Хотя, я не была в восторге от того, что она заступилась за меня. Мама никогда не бывает на моей стороне. Она на стороне прессы и ее имиджа. Если бы стало известно, что у великой Джанин Рид буйная дочь, это испортило бы ее предстоящую выставку.
Вот почему она выложилась по полной в кабинете директора и даже предложила билеты на свое эксклюзивное предварительное шоу, которое стоит десятки тысяч.
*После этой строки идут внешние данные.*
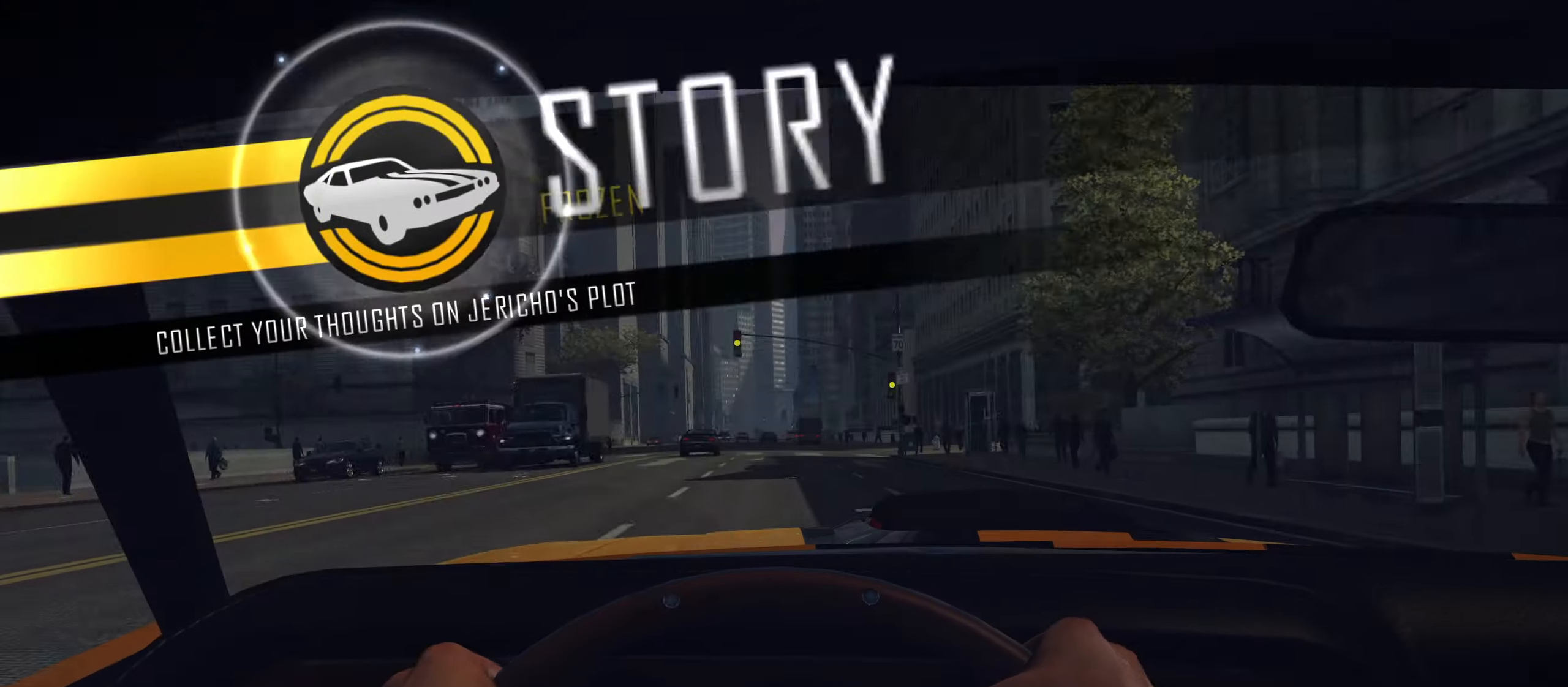
{"keys": ["return"], "events": [[17, "return", "down"], [100, "return", "up"], [150, "return", "down"], [200, "return", "up"], [250, "return", "down"], [283, "return", "up"], [383, "return", "down"], [433, "return", "up"], [483, "return", "down"]]}
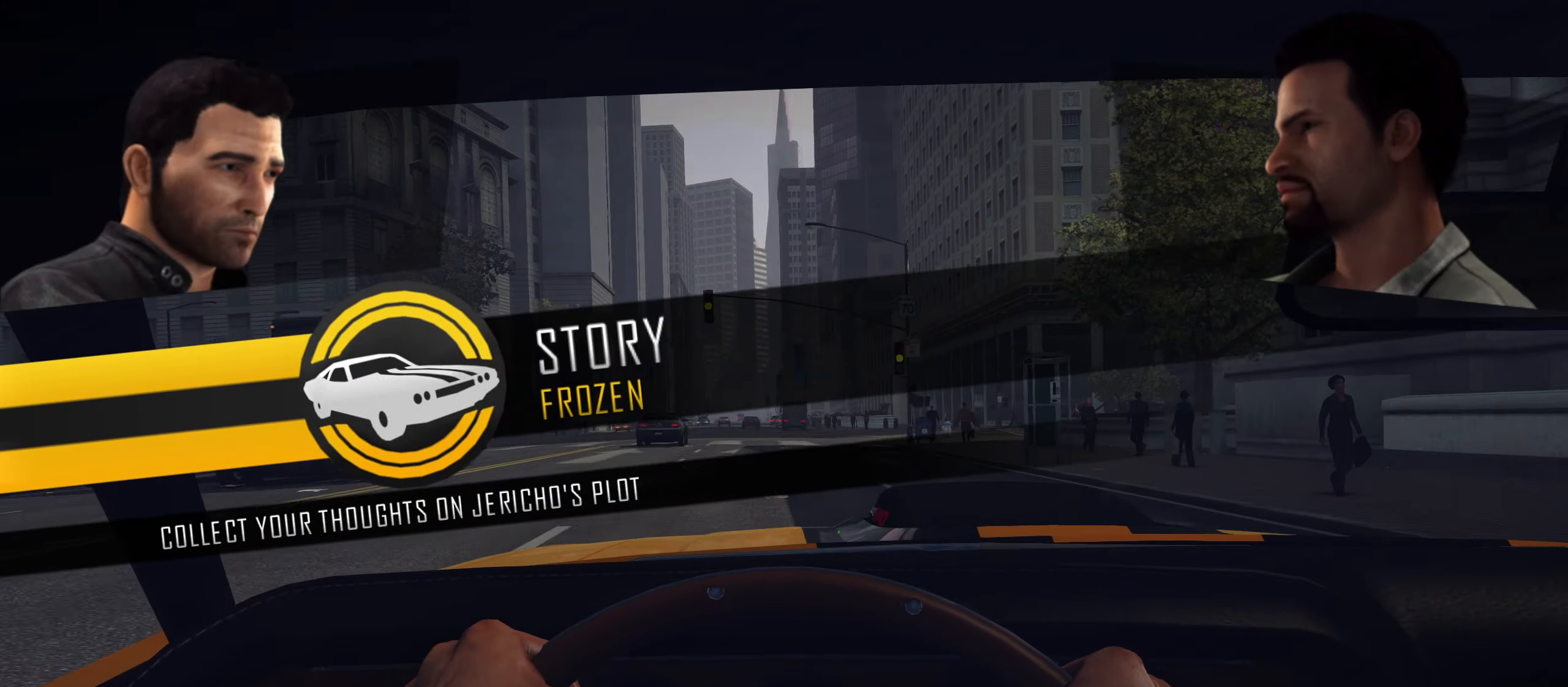
{"keys": [], "events": [[33, "return", "up"], [117, "return", "down"], [167, "return", "up"], [217, "return", "down"], [300, "return", "up"], [350, "return", "down"], [400, "return", "up"], [450, "return", "down"], [500, "return", "up"]]}
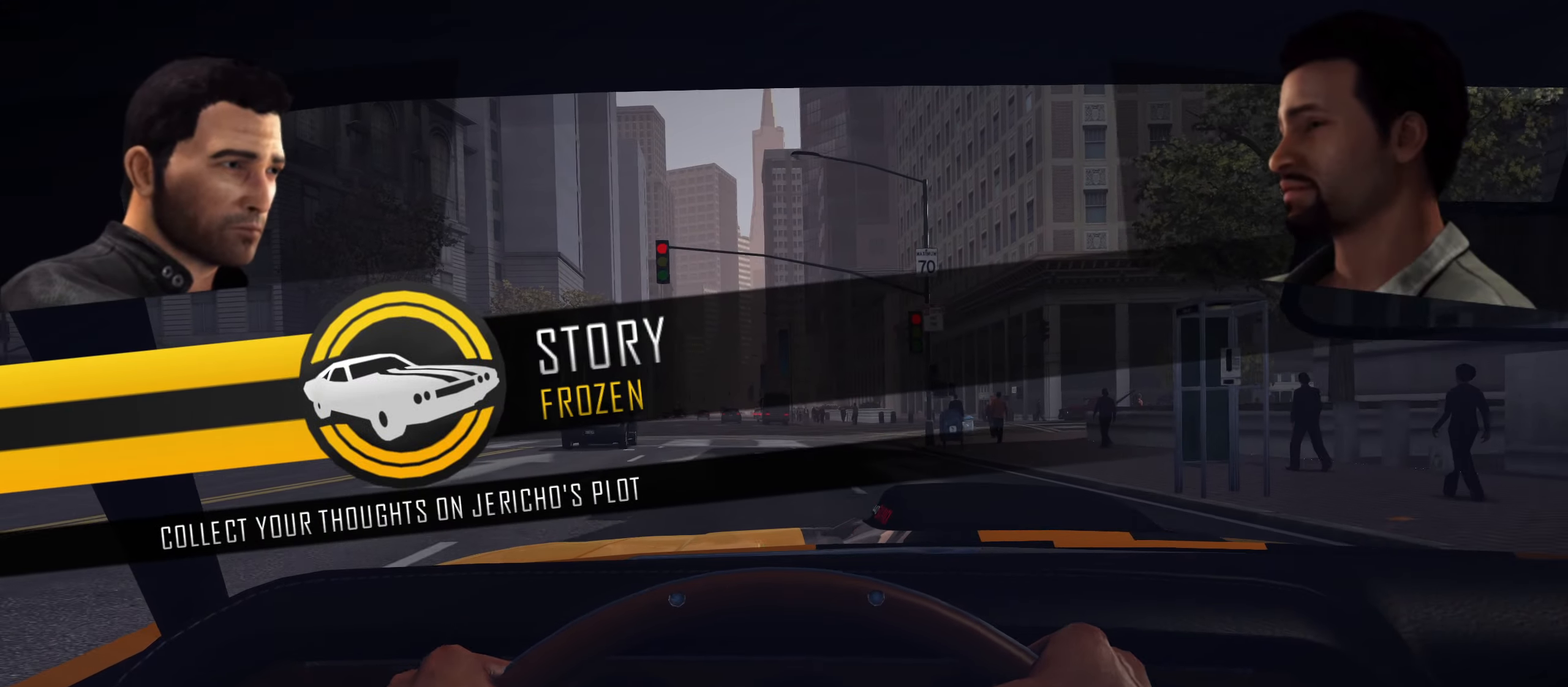
{"keys": ["return"], "events": [[83, "return", "down"], [133, "return", "up"], [183, "return", "down"], [233, "return", "up"], [283, "return", "down"], [317, "return", "up"], [367, "return", "down"]]}
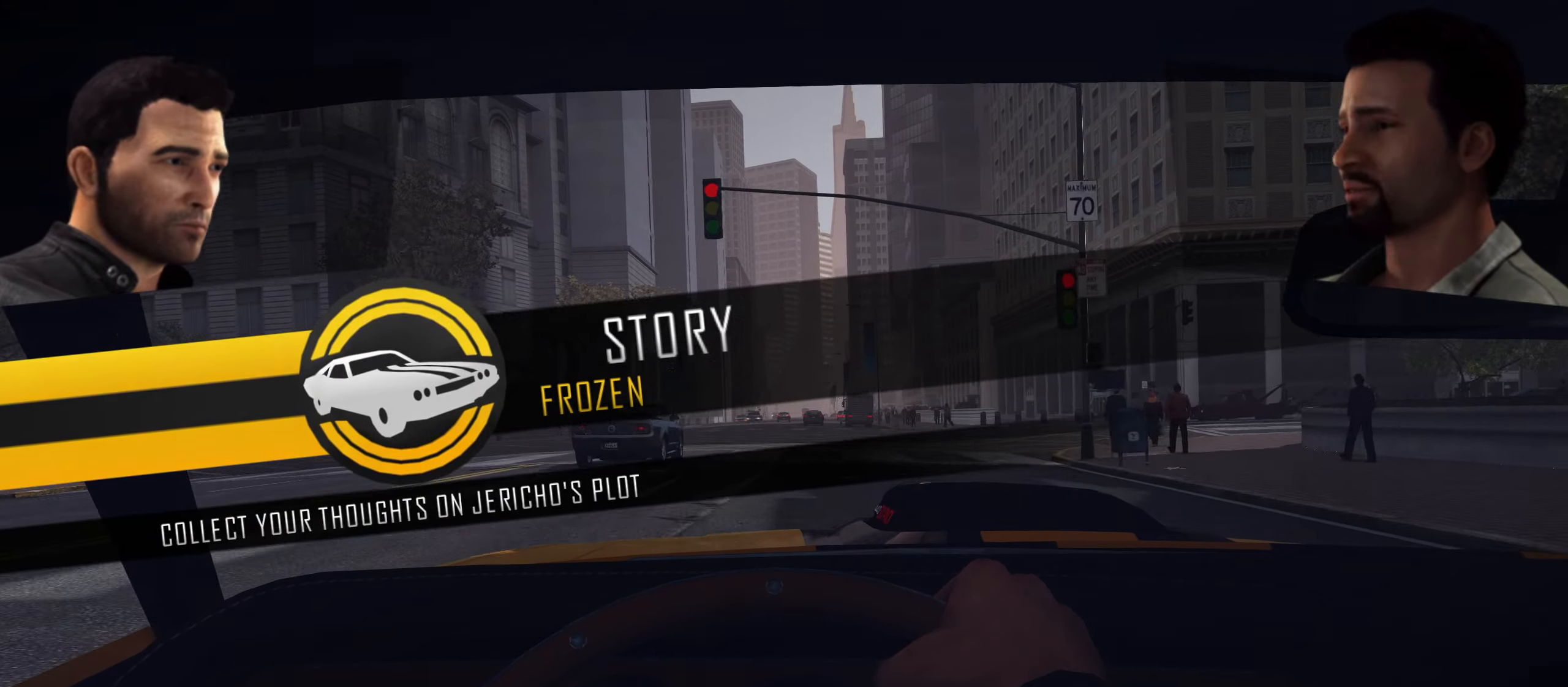
{"keys": [], "events": [[17, "return", "up"], [100, "return", "down"], [150, "return", "up"], [200, "return", "down"], [250, "return", "up"]]}
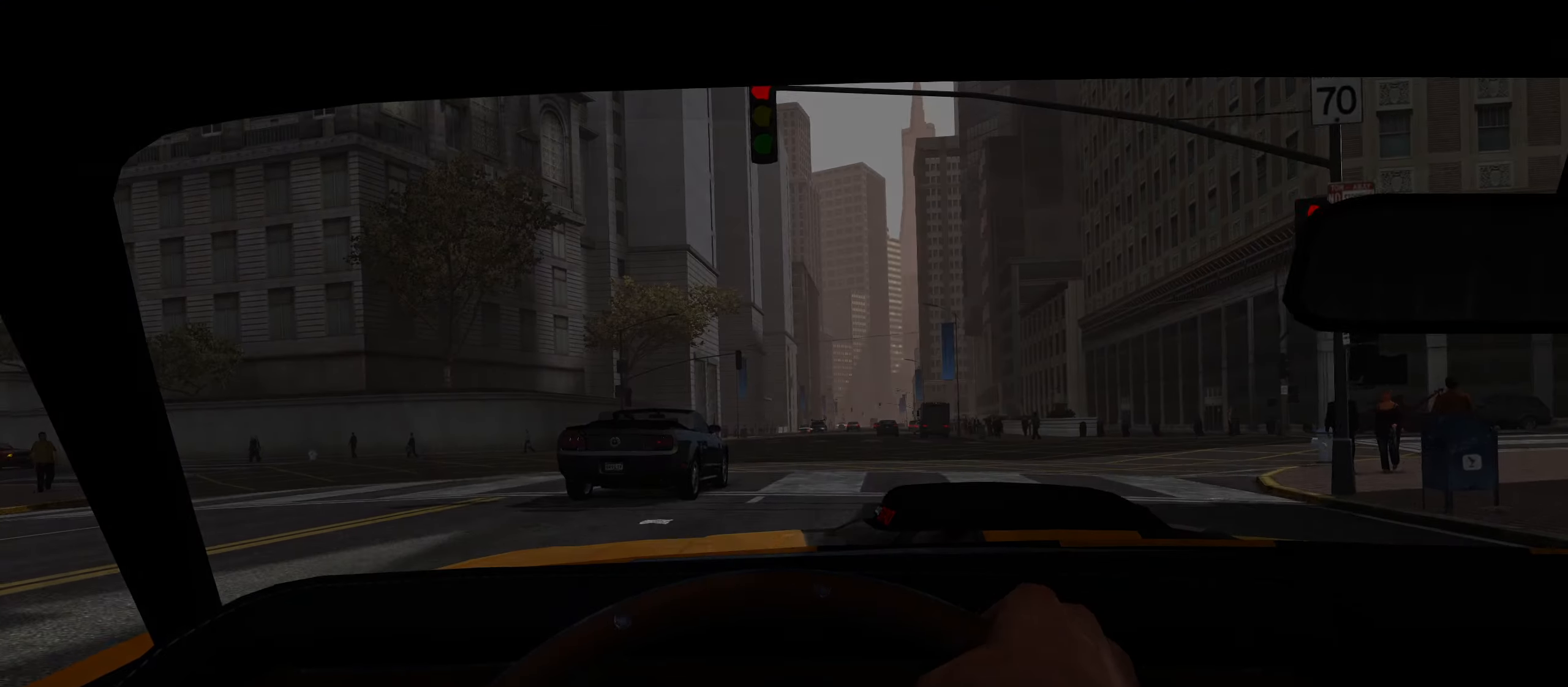
{"keys": [], "events": []}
Форма пожертвования, сказала она.
Затем она поговорила со своим агентом по дороге домой, бросая на меня сердитый взгляд каждый раз, когда я неправильно дышала.
Теперь, когда мы совсем одни, она скажет, чтобы я не портила ее имя, что она не потратила годы, работая в своей студии, чтобы такая соплячка, как я, испортила ее первую выставку за два года. Она находилась в упадке и, наконец, вновь обрела свою музу.
Краткий факт о моей маме — она скорее убьет меня, Кира и весь мир, пока у нее есть ее драгоценная муза.
Стоя у входа, я ожидаю натиска ее слов, втайне радуясь, что Кир ночует у своего друга Генри и не станет свидетелем этой уродливой сцены.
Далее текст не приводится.